Given entries Block Start

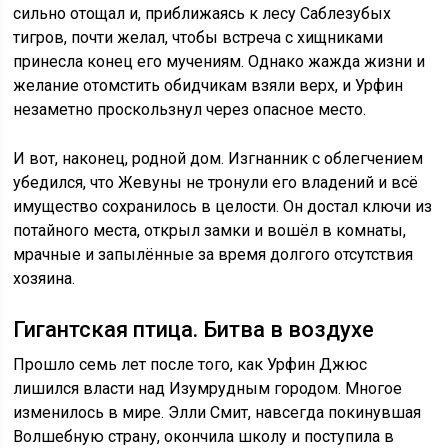
сильно отощал и, приближаясь к лесу Саблезубых
тигров, почти желал, чтобы встреча с хищниками
принесла конец его мучениям. Однако жажда жизни и
желание отомстить обидчикам взяли верх, и Урфин
незаметно проскользнул через опасное место.
И вот, наконец, родной дом. Изгнанник с облегчением
убедился, что Жевуны не тронули его владений и всё
имущество сохранилось в целости. Он достал ключи из
потайного места, открыл замки и вошёл в комнаты,
мрачные и запылённые за время долгого отсутствия
хозяина.
Гигантская птица. Битва в воздухе
Прошло семь лет после того, как Урфин Джюс
лишился власти над Изумрудным городом. Многое
изменилось в мире. Элли Смит, навсегда покинувшая
Волшебную страну, окончила школу и поступила в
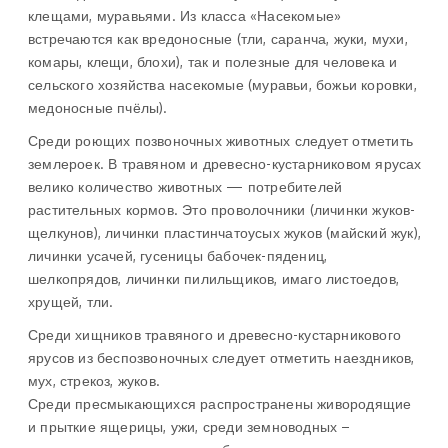
клещами, муравьями. Из класса «Насекомые»
встречаются как вредоносные (тли, саранча, жуки, мухи,
комары, клещи, блохи), так и полезные для человека и
сельского хозяйства насекомые (муравьи, божьи коровки,
медоносные пчёлы).
Среди роющих позвоночных животных следует отметить
землероек. В травяном и древесно-кустарниковом ярусах
велико количество животных — потребителей
растительных кормов. Это проволочники (личинки жуков-
щелкунов), личинки пластинчатоусых жуков (майский жук),
личинки усачей, гусеницы бабочек-пядениц,
шелкопрядов, личинки пилильщиков, имаго листоедов,
хрущей, тли.
Среди хищников травяного и древесно-кустарникового
ярусов из беспозвоночных следует отметить наездников,
мух, стрекоз, жуков.
Среди пресмыкающихся распространены живородящие
и прыткие ящерицы, ужи, среди земноводных –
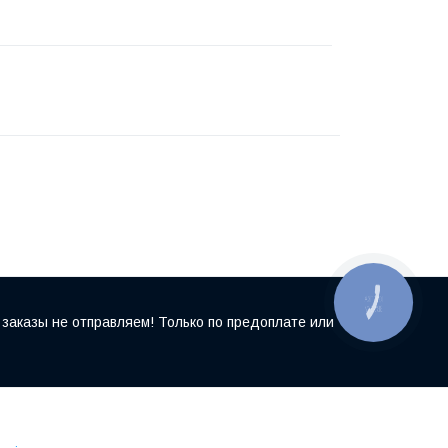
КНОПКА
ЗВ'ЯЗКУ
заказы не отправляем! Только по предоплате или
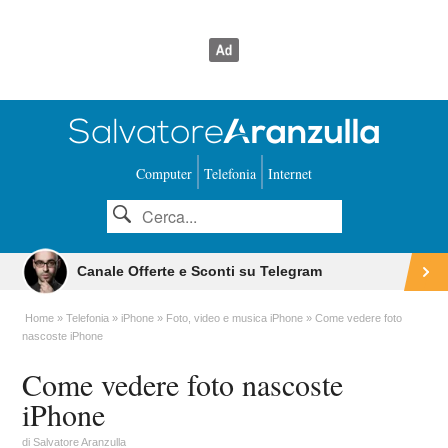
Computer
Telefonia
Internet
Canale Offerte e Sconti su Telegram
Home
Telefonia
iPhone
Foto, video e musica iPhone
Come vedere foto
nascoste iPhone
Come vedere foto nascoste
iPhone
di
Salvatore Aranzulla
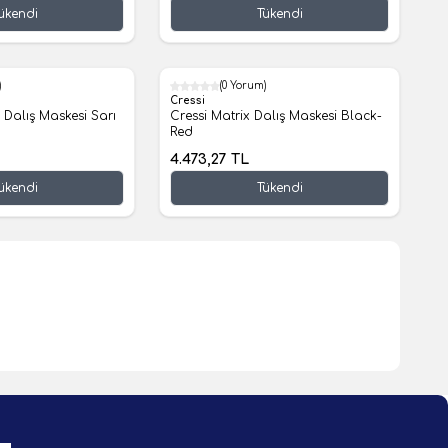
ükendi
Tükendi
)
(0 Yorum)
Cressi
Dalış Maskesi Sarı
Cressi Matrix Dalış Maskesi Black-
Red
4.473,27
TL
ükendi
Tükendi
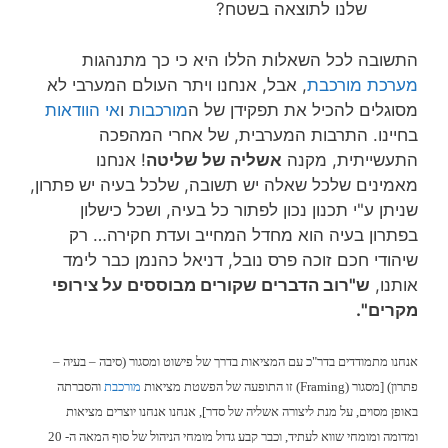
שלנו לתוצאה בשטח?
התשובה לכל השאלות הללו היא כי כך מתנהגות
מערכת מורכבת
, אבל, אנחנו ויתר העולם המערבי לא
מסוגלים להכיל את תפקידן של ה
מורכבות
ו
אי הוודאות
בחיינו. התרבות המערבית, של אחרי המהפכה
התעשייתית, מקנה
אשליה של שליטה
! אנחנו
מאמינים שלכל שאלה יש תשובה, שלכל בעיה יש פתרון,
שניתן ע"י תכנון נכון לפתור כל בעיה, ושכל כישלון
בפתרון בעיה הוא מחדל המחייב ועדת חקירה… רק
שיהודי חכם זוכה פרס נובל, דניאל כהנמן כבר לימד
אותנו,
ש"רוב הדברים שקורים מבוססים על
צירופי
מקרים
".
אנחנו מתמודדים בדר"כ עם המציאות בדרך של פישוט ומסגור (סיבה – בעיה –
פתרון) [מסגור (Framing) זו התופעה של הפשטת מציאות
מורכבת
והסברתה
באופן מסוים, על מנת ליצורה אשליה של סדר], אנחנו אנחנו יוצרים מציאות
ומדומה ומומחי שווא לעתיד, וכבר קבע גדול מומחי הניהול של סוף המאה ה- 20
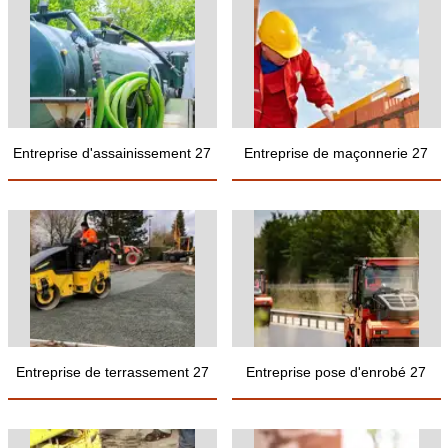
Entreprise d'assainissement 27
Entreprise de maçonnerie 27
Entreprise de terrassement 27
Entreprise pose d'enrobé 27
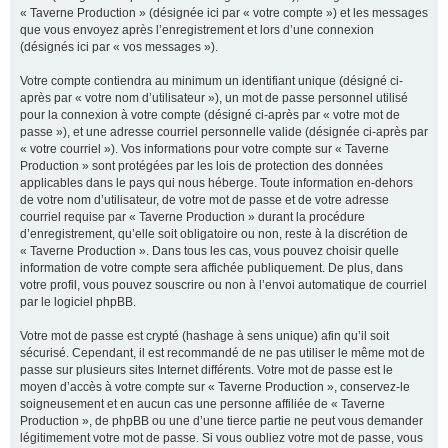
« Taverne Production » (désignée ici par « votre compte ») et les messages
que vous envoyez après l’enregistrement et lors d’une connexion
(désignés ici par « vos messages »).
Votre compte contiendra au minimum un identifiant unique (désigné ci-
après par « votre nom d’utilisateur »), un mot de passe personnel utilisé
pour la connexion à votre compte (désigné ci-après par « votre mot de
passe »), et une adresse courriel personnelle valide (désignée ci-après par
« votre courriel »). Vos informations pour votre compte sur « Taverne
Production » sont protégées par les lois de protection des données
applicables dans le pays qui nous héberge. Toute information en-dehors
de votre nom d’utilisateur, de votre mot de passe et de votre adresse
courriel requise par « Taverne Production » durant la procédure
d’enregistrement, qu’elle soit obligatoire ou non, reste à la discrétion de
« Taverne Production ». Dans tous les cas, vous pouvez choisir quelle
information de votre compte sera affichée publiquement. De plus, dans
votre profil, vous pouvez souscrire ou non à l’envoi automatique de courriel
par le logiciel phpBB.
Votre mot de passe est crypté (hashage à sens unique) afin qu’il soit
sécurisé. Cependant, il est recommandé de ne pas utiliser le même mot de
passe sur plusieurs sites Internet différents. Votre mot de passe est le
moyen d’accès à votre compte sur « Taverne Production », conservez-le
soigneusement et en aucun cas une personne affiliée de « Taverne
Production », de phpBB ou une d’une tierce partie ne peut vous demander
légitimement votre mot de passe. Si vous oubliez votre mot de passe, vous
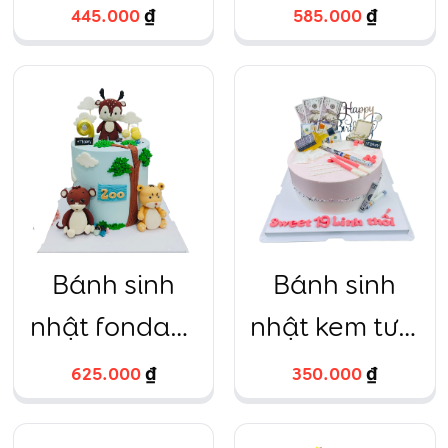
chú khỉ vàng
bé gái hồng
445.000
₫
585.000
₫
ngộ nghĩnh
gấu teddy
Size 16 cao
10cm
Bánh sinh
Bánh sinh
nhật fondant
nhật kem tươi
vườn bách
tài lộc đô la
625.000
₫
350.000
₫
thú tuần lộc
chai rượu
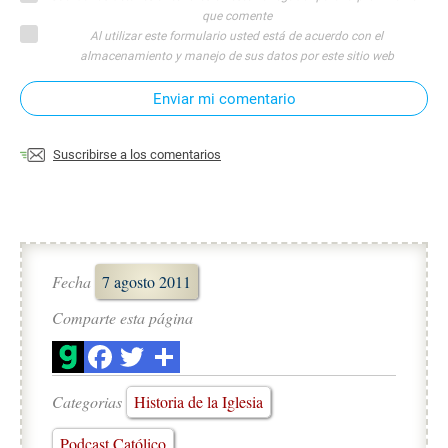
que comente
Al utilizar este formulario usted está de acuerdo con el
almacenamiento y manejo de sus datos por este sitio web
Enviar mi comentario
Suscribirse a los comentarios
Fecha
7 agosto 2011
Comparte esta página
Categorias
Historia de la Iglesia
Podcast Católico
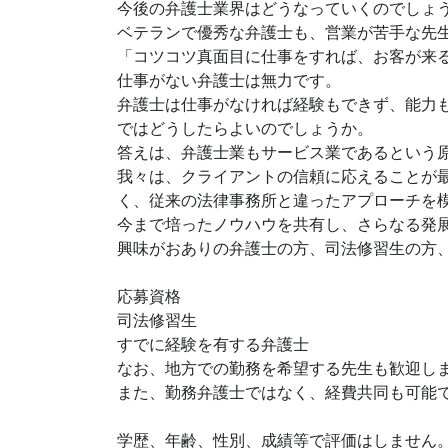
今後の弁護士業界はどうなっていくのでしょ
ベテランで優秀な弁護士も、営業が苦手な先
「コツコツ真面目に仕事をすれば、お客が来
仕事がない弁護士は無力です。
弁護士は仕事がなければ経験もできず、能力
ではどうしたらよいのでしょうか。
答えは、弁護士業もサービス業であるという
我々は、クライアントの信頼に応えることが
く、従来の法律事務所と違ったアプローチを
今まで培ったノウハウを共有し、さらなる発
興味がおありの弁護士の方、司法修習生の方
応募資格
司法修習生
すでに経験を有する弁護士
なお、地方での勤務を希望する先生も歓迎し
また、勤務弁護士ではなく、経費共同も可能
学歴、年齢、性別、成績等で評価はしません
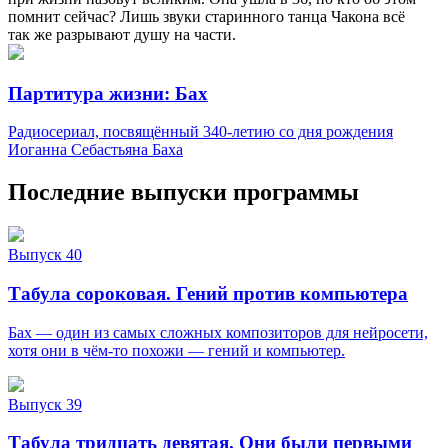
помнит сейчас? Лишь звуки старинного танца Чакона всё
так же разрывают душу на части.
Партитура жизни: Бах
Радиосериал, посвящённый 340-летию со дня рождения
Иоганна Себастьяна Баха
Последние выпуски программы
Выпуск 40
Табула сороковая. Гений против компьютера
Бах — один из самых сложных композиторов для нейросети,
хотя они в чём-то похожи — гений и компьютер.
Выпуск 39
Табула тридцать девятая. Они были первыми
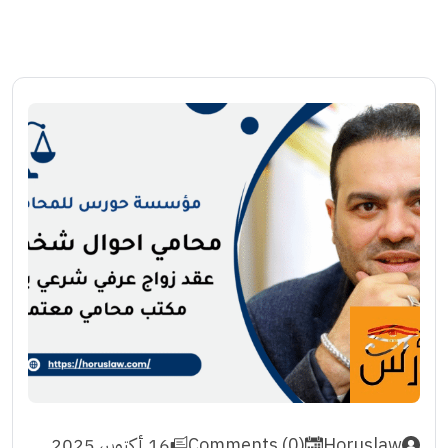
Horuslaw
Comments (0)
16 أكتوبر، 2025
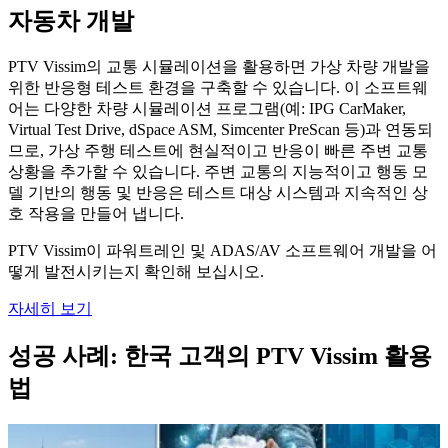
자동차 개발
PTV Vissim의 교통 시뮬레이션을 활용하면 가상 차량 개발을
위한 반응형 테스트 환경을 구축할 수 있습니다. 이 소프트웨
어는 다양한 차량 시뮬레이션 프로그램(예: IPG CarMaker,
Virtual Test Drive, dSpace ASM, Simcenter PreScan 등)과 연동되
므로, 가상 주행 테스트에 현실적이고 반응이 빠른 주변 교통
상황을 추가할 수 있습니다. 주변 교통의 지능적이고 행동 모
델 기반의 행동 및 반응은 테스트 대상 시스템과 지속적인 상
호 작용을 만들어 냅니다.
PTV Vissim이 파워트레인 및 ADAS/AV 소프트웨어 개발을 어
떻게 발전시키는지 확인해 보십시오.
자세히 보기
성공 사례: 한국 고객의 PTV Vissim 활용
법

Given entries Block End

§ Aim of the task
Search the records for the word "Entreprise" and copy out every line that holds it.

§ Output of the task
Entreprise d'assainissement 27
Entreprise de maçonnerie 27
Entreprise de terrassement 27
Entreprise pose d'enrobé 27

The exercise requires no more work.